▸ Problem set
1: Update the almond crop forecast text starting at "Richard Waycott, ABC" and ending at "by 33 percent.", replacing "drought" with "dry spell".
2: According to the almond crop forecast text, by what percentage have almond growers reduced the water needed to grow a pound of almonds since 1994?

Selected extract Start Marker

For the first time since 2013, California’s almond crop yield is projected to be over two billion pounds.
According to the California Almond Objective Measurement Report announced by the Almond Board of California, the objective forecast for the 2016-2017 crop, based on 900,000 bearing acres, is 2.05 billion meat pounds.
Administered by the United States Department of Agriculture, this report is the second and final forecast of almond production annually, providing almond growers and handlers information about the projected harvest size to direct business decisions for the rest of the year.
“Growing this valuable, nutritious nut represents a long term investment by almond growers that substantially benefits California’s economy,” said Mike Mason, an almond grower and processor, and chairman of ABC. “We fulfill growing consumer demand both here in the U.S. and worldwide for a heart-healthy, protein-rich and nutrient-dense food.”
Richard Waycott, ABC president and CEO, said this year’s almond crop growth amidst the drought reflects growers’ commitment to innovation and sustainable technologies. Since 1994, almond growers have reduced the amount of water it takes to grow a pound of almonds by 33 percent.
“While growers have made significant advances, as an industry, we collectively recognize the need to take a leadership position on pressing issues facing both California’s residents and agricultural industry,” said Waycott. “With its Mediterranean climate and innovative advancements in production techniques, California is the ideal place to grow almonds.”
Chris Messer the Director of the Pacific Region of the National Agriculture Statistics Service said the latest crop forecast is up 2.5 percent from the May 2016 forecast of 2 billion pounds and up 7.9 percent from the 2015–2016 crop production of 1.9 billion pounds.
“We anticipate almond production will continue to play an important role in California’s economy and agricultural community. Currently the almond industry contributes more than 100,000 jobs to the state and adds $11 billion to the size of the state’s total economy,” said Mason.

Selected extract End Marker
Dataset extract Start Marker

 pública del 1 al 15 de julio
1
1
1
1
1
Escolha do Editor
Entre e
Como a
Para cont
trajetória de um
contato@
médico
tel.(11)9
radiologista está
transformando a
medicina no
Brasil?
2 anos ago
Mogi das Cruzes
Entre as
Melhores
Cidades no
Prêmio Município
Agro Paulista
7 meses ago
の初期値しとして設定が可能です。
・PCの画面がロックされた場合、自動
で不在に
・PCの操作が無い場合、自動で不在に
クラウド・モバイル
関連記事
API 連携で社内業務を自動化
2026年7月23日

Dataset extract End Marker
Dataset extract Start Marker

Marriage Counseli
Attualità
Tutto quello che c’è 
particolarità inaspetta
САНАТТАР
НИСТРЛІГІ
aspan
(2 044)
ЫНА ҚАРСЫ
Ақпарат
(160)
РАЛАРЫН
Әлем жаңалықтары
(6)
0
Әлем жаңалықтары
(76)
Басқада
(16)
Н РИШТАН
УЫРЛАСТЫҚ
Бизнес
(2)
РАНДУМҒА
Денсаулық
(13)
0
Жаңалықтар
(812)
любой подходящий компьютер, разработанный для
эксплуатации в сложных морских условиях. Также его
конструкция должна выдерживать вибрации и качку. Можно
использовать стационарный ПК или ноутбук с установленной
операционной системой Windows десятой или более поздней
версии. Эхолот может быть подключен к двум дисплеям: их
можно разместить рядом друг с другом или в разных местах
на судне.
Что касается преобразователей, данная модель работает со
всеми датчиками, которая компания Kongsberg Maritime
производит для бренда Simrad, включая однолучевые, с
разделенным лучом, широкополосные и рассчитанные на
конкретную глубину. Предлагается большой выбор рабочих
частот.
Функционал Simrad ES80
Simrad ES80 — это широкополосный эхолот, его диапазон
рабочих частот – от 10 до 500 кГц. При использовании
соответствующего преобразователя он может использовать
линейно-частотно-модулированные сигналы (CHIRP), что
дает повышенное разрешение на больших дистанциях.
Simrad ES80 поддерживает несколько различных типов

Dataset extract End Marker
Dataset extract Start Marker

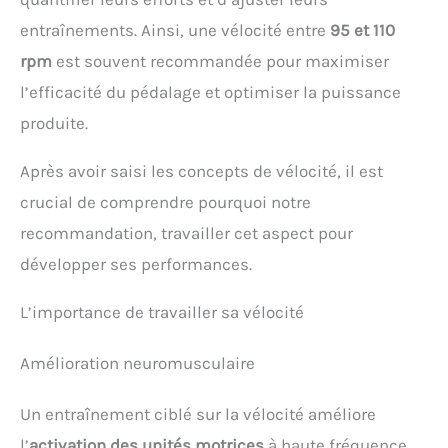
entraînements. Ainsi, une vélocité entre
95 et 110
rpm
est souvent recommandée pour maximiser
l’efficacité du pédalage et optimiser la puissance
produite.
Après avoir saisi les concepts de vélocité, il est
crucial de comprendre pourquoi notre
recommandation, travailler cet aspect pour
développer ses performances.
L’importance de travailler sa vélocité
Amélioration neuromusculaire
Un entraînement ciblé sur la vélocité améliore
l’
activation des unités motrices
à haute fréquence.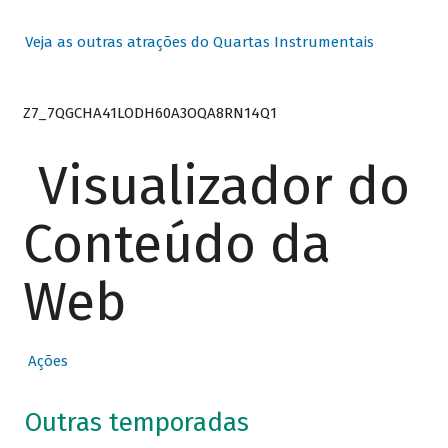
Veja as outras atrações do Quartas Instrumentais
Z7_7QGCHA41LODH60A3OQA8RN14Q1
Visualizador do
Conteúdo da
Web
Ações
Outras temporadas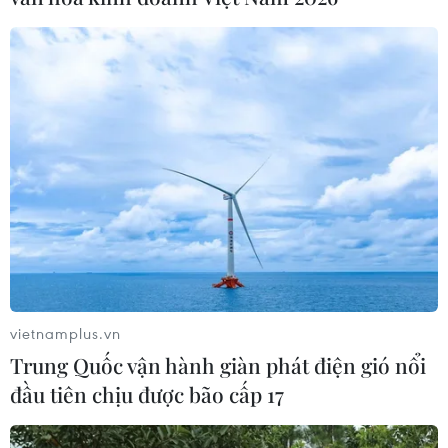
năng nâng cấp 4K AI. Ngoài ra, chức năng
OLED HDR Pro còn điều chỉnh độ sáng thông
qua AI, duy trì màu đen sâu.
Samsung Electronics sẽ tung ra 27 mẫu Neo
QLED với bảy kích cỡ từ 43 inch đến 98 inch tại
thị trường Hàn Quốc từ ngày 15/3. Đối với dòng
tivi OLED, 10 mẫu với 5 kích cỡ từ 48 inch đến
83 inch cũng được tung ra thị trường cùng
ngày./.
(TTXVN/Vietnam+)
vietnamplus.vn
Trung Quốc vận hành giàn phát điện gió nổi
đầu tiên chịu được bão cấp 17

Dataset extract End Marker

▸ Task-by-task answers
1:
Richard Waycott, ABC president and CEO, said this year’s almond crop growth amidst the dry spell reflects growers’ commitment to innovation and sustainable technologies. Since 1994, almond growers have reduced the amount of water it takes to grow a pound of almonds by 33 percent.

2: 33 percent